> _Action item_:
Print the lines below from the one containing "Which label corresponds" through the one containing "At how many", including both of those lines, and leave out the pictures.

> _Available data_:

··········

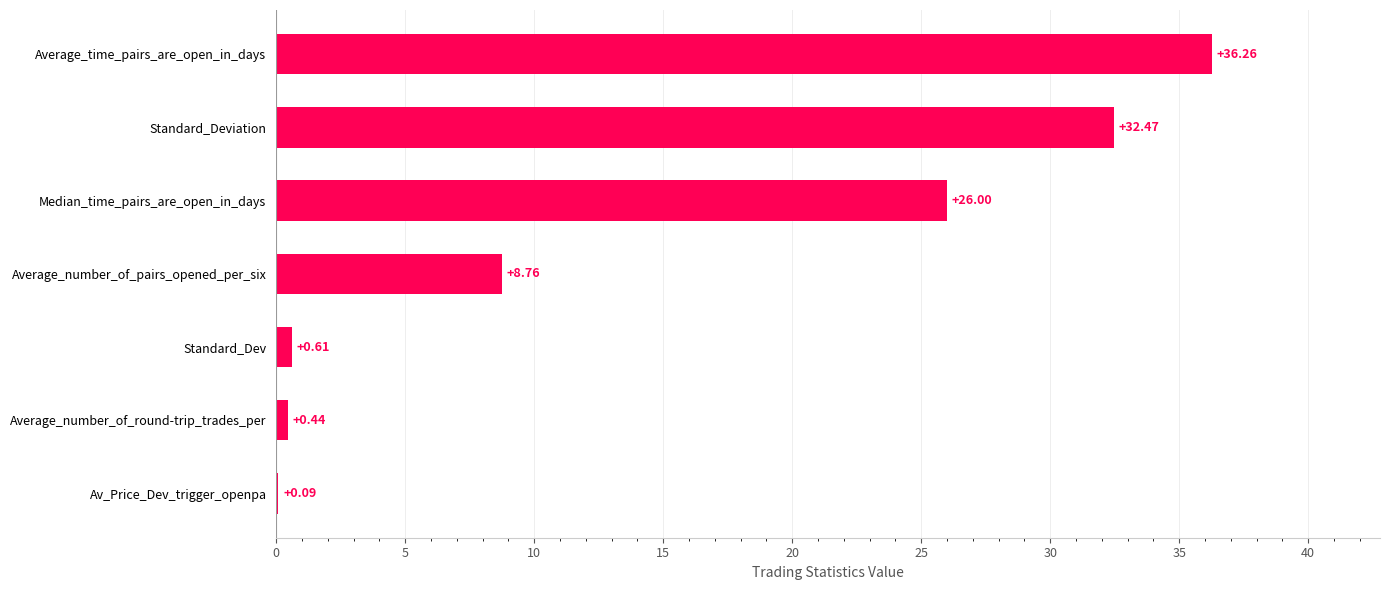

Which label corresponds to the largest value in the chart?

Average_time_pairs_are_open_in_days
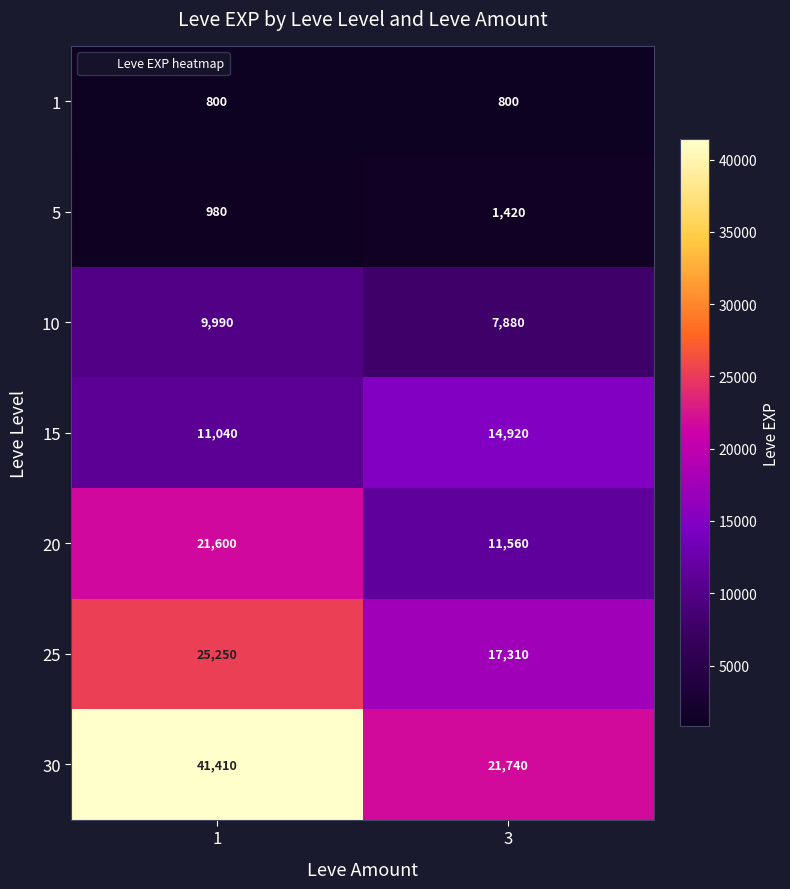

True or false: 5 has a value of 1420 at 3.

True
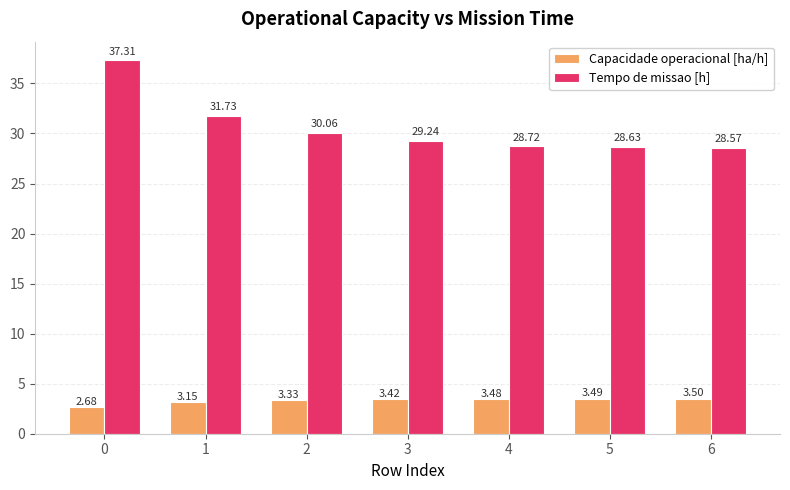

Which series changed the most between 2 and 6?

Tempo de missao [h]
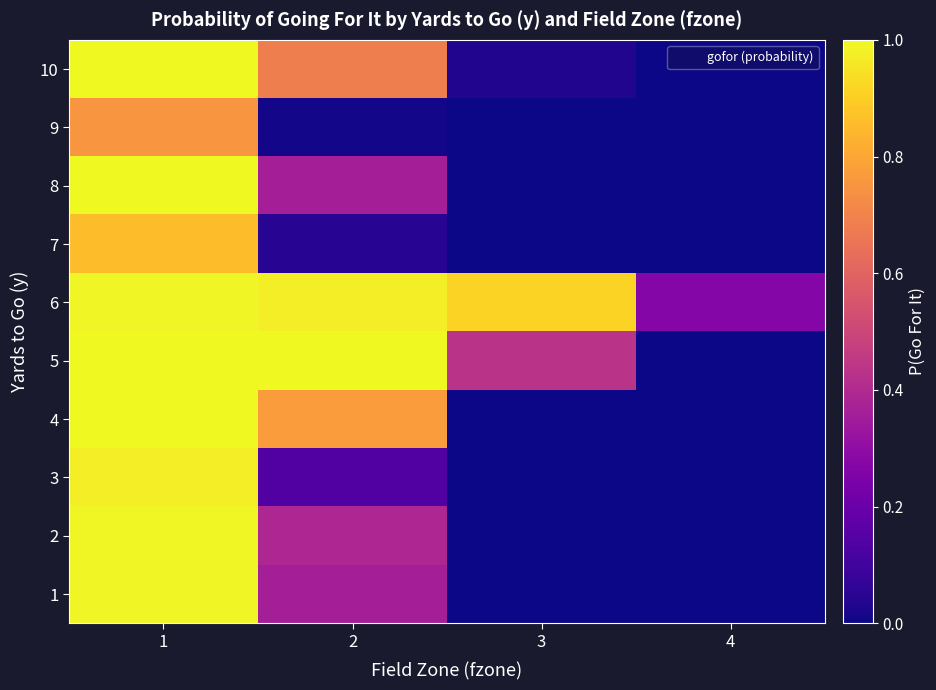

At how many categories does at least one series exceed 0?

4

··········

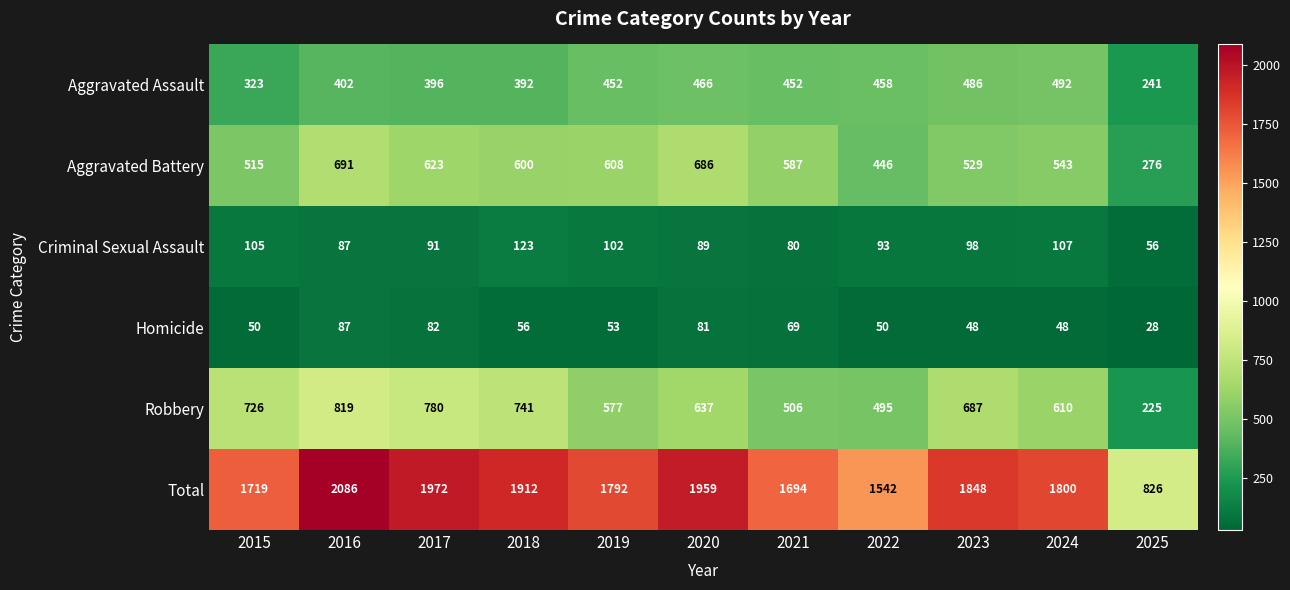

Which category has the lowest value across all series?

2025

··········

> _Result of the exercise_:
Which label corresponds to the largest value in the chart?

Average_time_pairs_are_open_in_days

True or false: 5 has a value of 1420 at 3.

True

Which series changed the most between 2 and 6?

Tempo de missao [h]

At how many categories does at least one series exceed 0?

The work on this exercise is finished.